WORK TO BE COMPLETED: Find each line in the rows below that contains the string "GitHub" and copy it out. Case matters, so skip lines where the word appears only in different capitals.

INFORMATION PROVIDED:

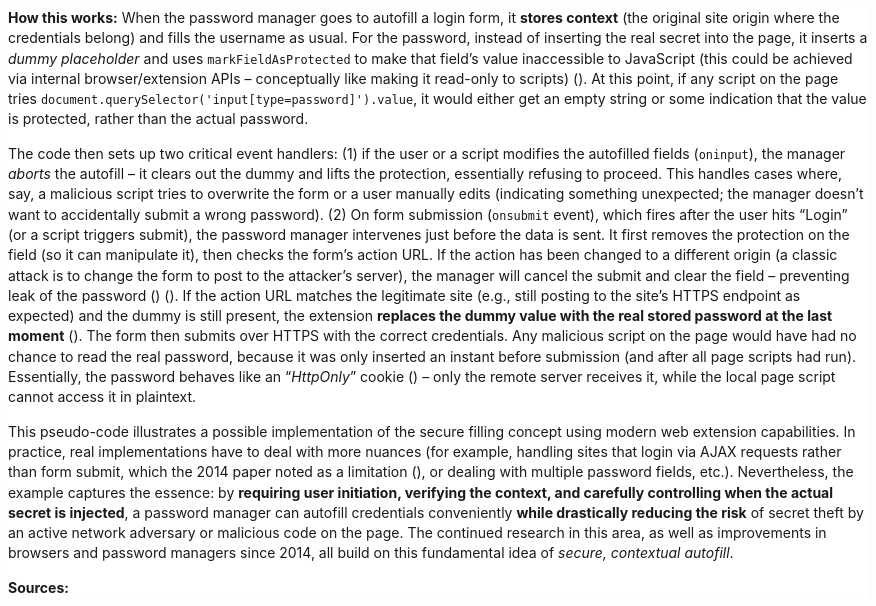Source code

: 
**How this works:** When the password manager goes to autofill a login form, it **stores context** (the original site origin where the credentials belong) and fills the username as usual. For the password, instead of inserting the real secret into the page, it inserts a *dummy placeholder* and uses `markFieldAsProtected` to make that field’s value inaccessible to JavaScript (this could be achieved via internal browser/extension APIs – conceptually like making it read-only to scripts) ([](https://www.usenix.org/system/files/conference/usenixsecurity14/sec14-paper-silver.pdf#:~:text=The%20goal%20of%20secure%20filling,proposed%20defense%20works%20as%20follows)). At this point, if any script on the page tries `document.querySelector('input[type=password]').value`, it would either get an empty string or some indication that the value is protected, rather than the actual password.



The code then sets up two critical event handlers: (1) if the user or a script modifies the autofilled fields (`oninput`), the manager *aborts* the autofill – it clears out the dummy and lifts the protection, essentially refusing to proceed. This handles cases where, say, a malicious script tries to overwrite the form or a user manually edits (indicating something unexpected; the manager doesn’t want to accidentally submit a wrong password). (2) On form submission (`onsubmit` event), which fires after the user hits “Login” (or a script triggers submit), the password manager intervenes just before the data is sent. It first removes the protection on the field (so it can manipulate it), then checks the form’s action URL. If the action has been changed to a different origin (a classic attack is to change the form to post to the attacker’s server), the manager will cancel the submit and clear the field – preventing leak of the password ([](https://www.usenix.org/system/files/conference/usenixsecurity14/sec14-paper-silver.pdf#:~:text=security%20once%20the%20login%20form,10%5D%2C%20but%20applied)) ([](https://www.usenix.org/system/files/conference/usenixsecurity14/sec14-paper-silver.pdf#:~:text=Our%20proposed%20defense%20works%20as,autofill%20is%20now%20%E2%80%9Cin%20progress%E2%80%9D)). If the action URL matches the legitimate site (e.g., still posting to the site’s HTTPS endpoint as expected) and the dummy is still present, the extension **replaces the dummy value with the real stored password at the last moment** ([](https://www.usenix.org/system/files/conference/usenixsecurity14/sec14-paper-silver.pdf#:~:text=1,or%20password%20fields%20are%20modified)). The form then submits over HTTPS with the correct credentials. Any malicious script on the page would have had no chance to read the real password, because it was only inserted an instant before submission (and after all page scripts had run). Essentially, the password behaves like an “*HttpOnly*” cookie ([](https://www.usenix.org/system/files/conference/usenixsecurity14/sec14-paper-silver.pdf#:~:text=The%20goal%20of%20secure%20filling,proposed%20defense%20works%20as%20follows)) – only the remote server receives it, while the local page script cannot access it in plaintext.



This pseudo-code illustrates a possible implementation of the secure filling concept using modern web extension capabilities. In practice, real implementations have to deal with more nuances (for example, handling sites that login via AJAX requests rather than form submit, which the 2014 paper noted as a limitation ([](https://www.usenix.org/system/files/conference/usenixsecurity14/sec14-paper-silver.pdf#:~:text=5,the%20password%20field%20using%20JavaScript)), or dealing with multiple password fields, etc.). Nevertheless, the example captures the essence: by **requiring user initiation, verifying the context, and carefully controlling when the actual secret is injected**, a password manager can autofill credentials conveniently **while drastically reducing the risk** of secret theft by an active network adversary or malicious code on the page. The continued research in this area, as well as improvements in browsers and password managers since 2014, all build on this fundamental idea of *secure, contextual autofill*. 



**Sources:**

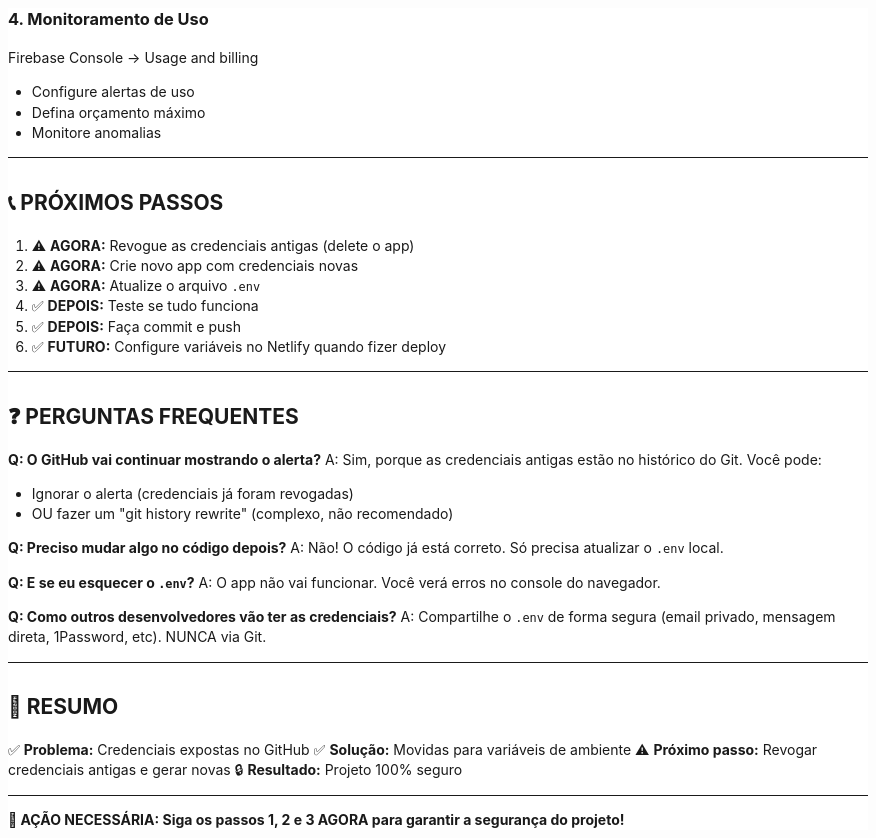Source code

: ### 4. Monitoramento de Uso
Firebase Console → Usage and billing
- Configure alertas de uso
- Defina orçamento máximo
- Monitore anomalias

---

## 📞 PRÓXIMOS PASSOS

1. ⚠️ **AGORA:** Revogue as credenciais antigas (delete o app)
2. ⚠️ **AGORA:** Crie novo app com credenciais novas
3. ⚠️ **AGORA:** Atualize o arquivo `.env`
4. ✅ **DEPOIS:** Teste se tudo funciona
5. ✅ **DEPOIS:** Faça commit e push
6. ✅ **FUTURO:** Configure variáveis no Netlify quando fizer deploy

---

## ❓ PERGUNTAS FREQUENTES

**Q: O GitHub vai continuar mostrando o alerta?**
A: Sim, porque as credenciais antigas estão no histórico do Git. Você pode:
- Ignorar o alerta (credenciais já foram revogadas)
- OU fazer um "git history rewrite" (complexo, não recomendado)

**Q: Preciso mudar algo no código depois?**
A: Não! O código já está correto. Só precisa atualizar o `.env` local.

**Q: E se eu esquecer o `.env`?**
A: O app não vai funcionar. Você verá erros no console do navegador.

**Q: Como outros desenvolvedores vão ter as credenciais?**
A: Compartilhe o `.env` de forma segura (email privado, mensagem direta, 1Password, etc). NUNCA via Git.

---

## 🎯 RESUMO

✅ **Problema:** Credenciais expostas no GitHub
✅ **Solução:** Movidas para variáveis de ambiente
⚠️ **Próximo passo:** Revogar credenciais antigas e gerar novas
🔒 **Resultado:** Projeto 100% seguro

---

**🚨 AÇÃO NECESSÁRIA: Siga os passos 1, 2 e 3 AGORA para garantir a segurança do projeto!**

TASK RESPONSE:
**Q: O GitHub vai continuar mostrando o alerta?**
✅ **Problema:** Credenciais expostas no GitHub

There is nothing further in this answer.